It is intended to waste a small amount of time.

You have two processes trying to write on the terminal at (roughly) the same time. You won't get the same results each time you run the program. It depends on how busy the system is. "Scheduling" means decides which process gets a cpu.

a25khan · February 1, 2004, 11:28pm

perderabo
for this program i had a loop:
if(x);
{
it='F'; stop = 'Z';
}
write(1,&it,1);
write(1,&stop,1);

the output of the program was:
abcdeFZFGHIJKLMNOPQRSTUVWXYZFZFGHIJKLMNOPQRSTUVWXYZ

i removed the ";" from the if(x); statement and this is my output when i run the program

abcdefzfghijklmnopqrstuvwxyzFZFGHIJKLMNOPQRSTUVWXYZ

as you said that it just kills some time, so i guess it shouldn't produce different output. can u comment on the new answer!

u also said that "You won't get the same results each time you run the program". but my results do not alter if ran with the same code.
i know i m jus missing one link here, can u help me figure that out

Perderabo · February 2, 2004, 9:38am

Looping 32000 kills a small amount of time.

if (x);

does too I guess.
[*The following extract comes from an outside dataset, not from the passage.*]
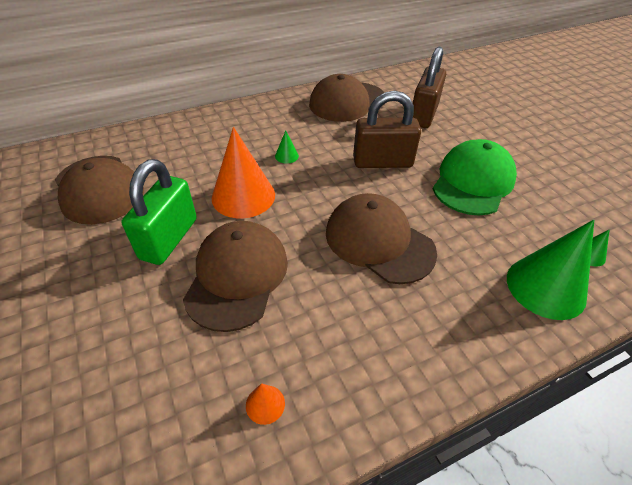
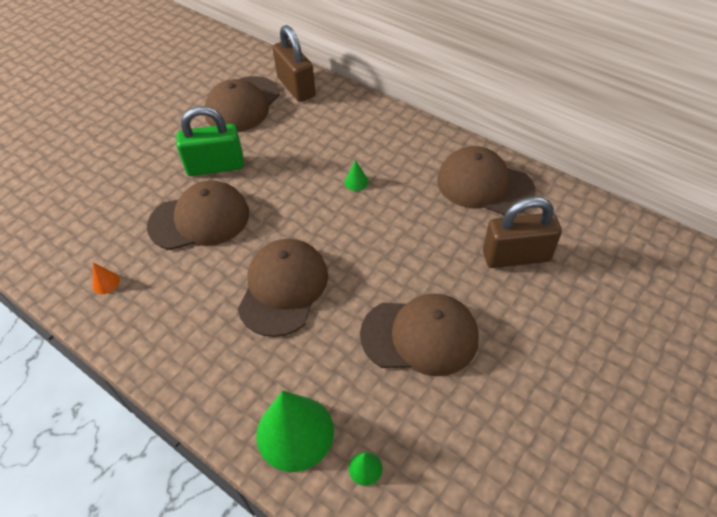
camera: 65 degrees right, 5 degrees up
orange cone [212,127,275,218] -> none
brown padlock [353,91,421,168] -> brown padlock moved to [273,25,316,102]
green cap [433,139,517,216] -> brown cap [360,293,479,376]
But too small to notice.

if(x) y=7;

set y to 7 if x is non-zero.

if(x);

is very similiar, but just ";" is a null statement that does nothing. So we test x and do nothing either way.

Same deal with

for(....) printf(...);

Here we loop running printf. But remove the printf() and you get just:
for(....) ;

where we loop doing nothing at all.

Any place where you have one statement, you can use a collection of staements inside braces instead.

if(x);

does nothing. Following it with a bunch of statements in braces won't change that.

But

if (x) { y=0; z=0; }

is different. Now the collection is controlled by the if().

if(); { y=0; z=0; }

here the if() has no influence on the collection. The if() is only controlling the empty statement in front of the semicolon.

a25khan · February 2, 2004, 8:07pm

thanks perderabo
now i m getting it